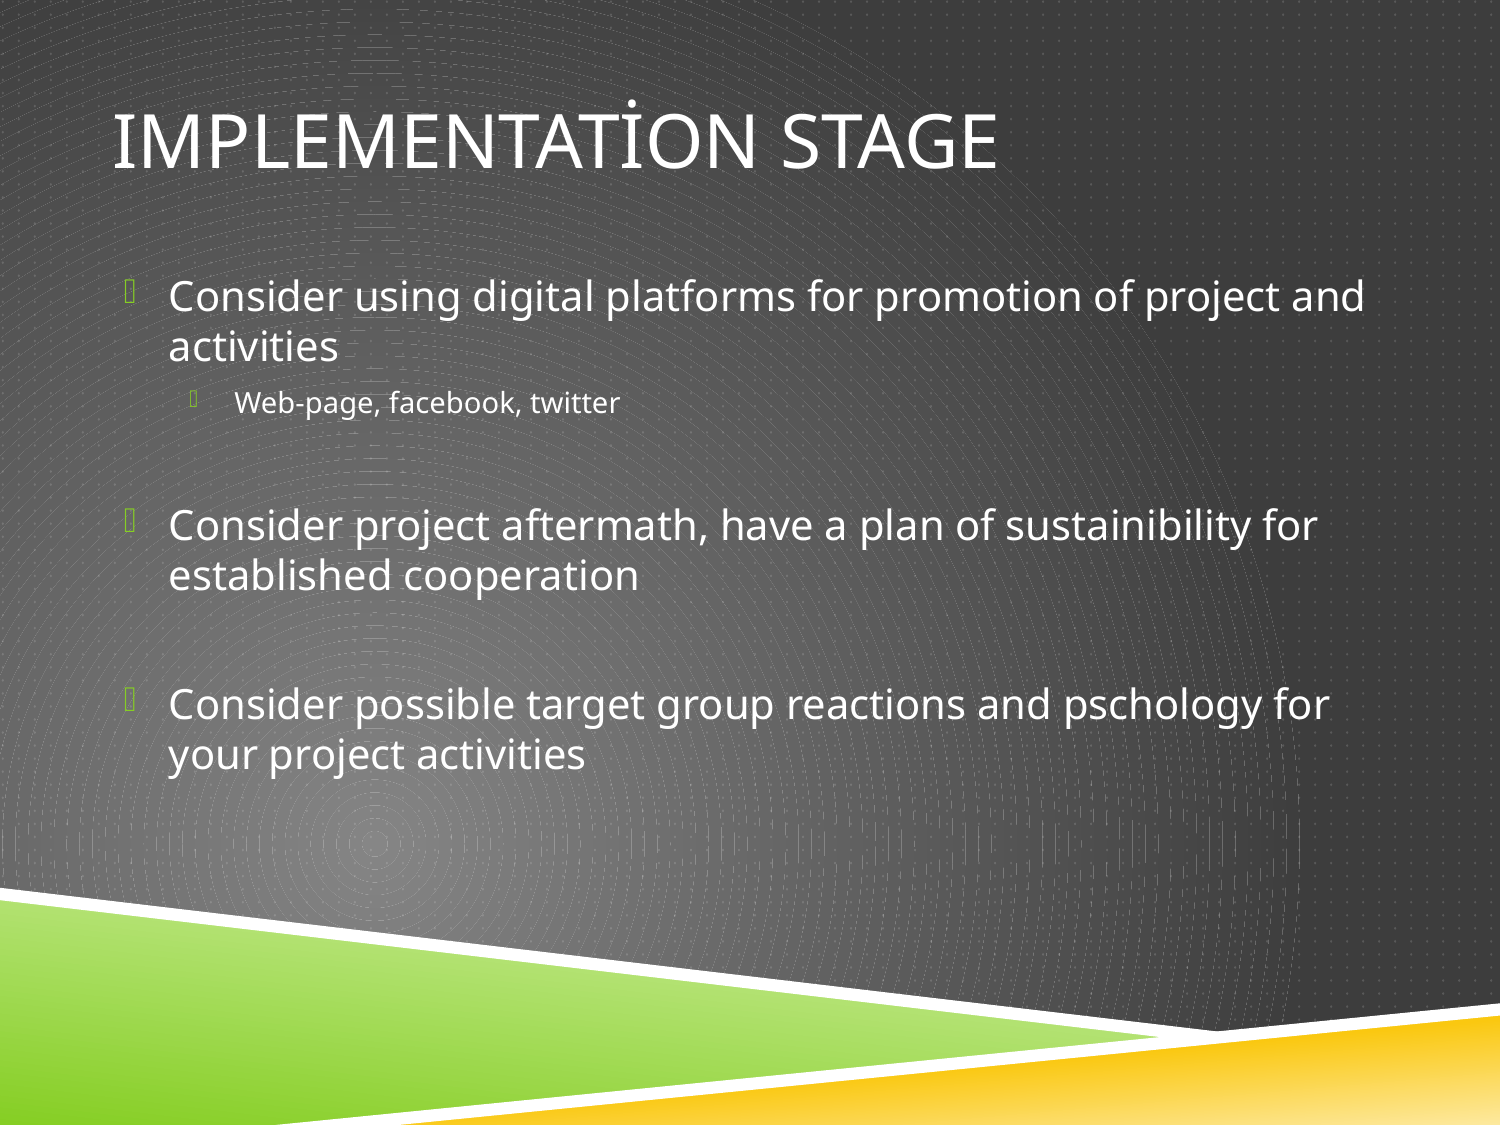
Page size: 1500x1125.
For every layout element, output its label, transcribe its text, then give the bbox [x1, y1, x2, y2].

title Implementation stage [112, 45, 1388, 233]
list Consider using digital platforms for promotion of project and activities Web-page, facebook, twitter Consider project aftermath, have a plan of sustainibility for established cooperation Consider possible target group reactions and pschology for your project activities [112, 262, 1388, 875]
········
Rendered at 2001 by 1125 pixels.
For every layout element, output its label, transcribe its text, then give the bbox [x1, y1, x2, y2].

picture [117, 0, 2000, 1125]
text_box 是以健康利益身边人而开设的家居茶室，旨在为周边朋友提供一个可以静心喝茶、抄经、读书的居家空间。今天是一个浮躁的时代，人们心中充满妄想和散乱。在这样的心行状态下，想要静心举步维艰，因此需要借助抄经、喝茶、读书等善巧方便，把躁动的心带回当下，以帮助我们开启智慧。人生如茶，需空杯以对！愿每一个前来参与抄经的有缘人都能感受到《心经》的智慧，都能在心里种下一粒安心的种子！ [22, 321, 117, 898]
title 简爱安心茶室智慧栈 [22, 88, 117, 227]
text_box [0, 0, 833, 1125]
········
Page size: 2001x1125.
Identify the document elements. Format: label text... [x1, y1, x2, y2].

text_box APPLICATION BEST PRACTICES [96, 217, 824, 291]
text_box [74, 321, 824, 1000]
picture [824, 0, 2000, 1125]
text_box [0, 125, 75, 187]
········
» **The task**
Across the entries above, work out how many lines include the string "size", and report only that figure.

» **Answer to this problem**
2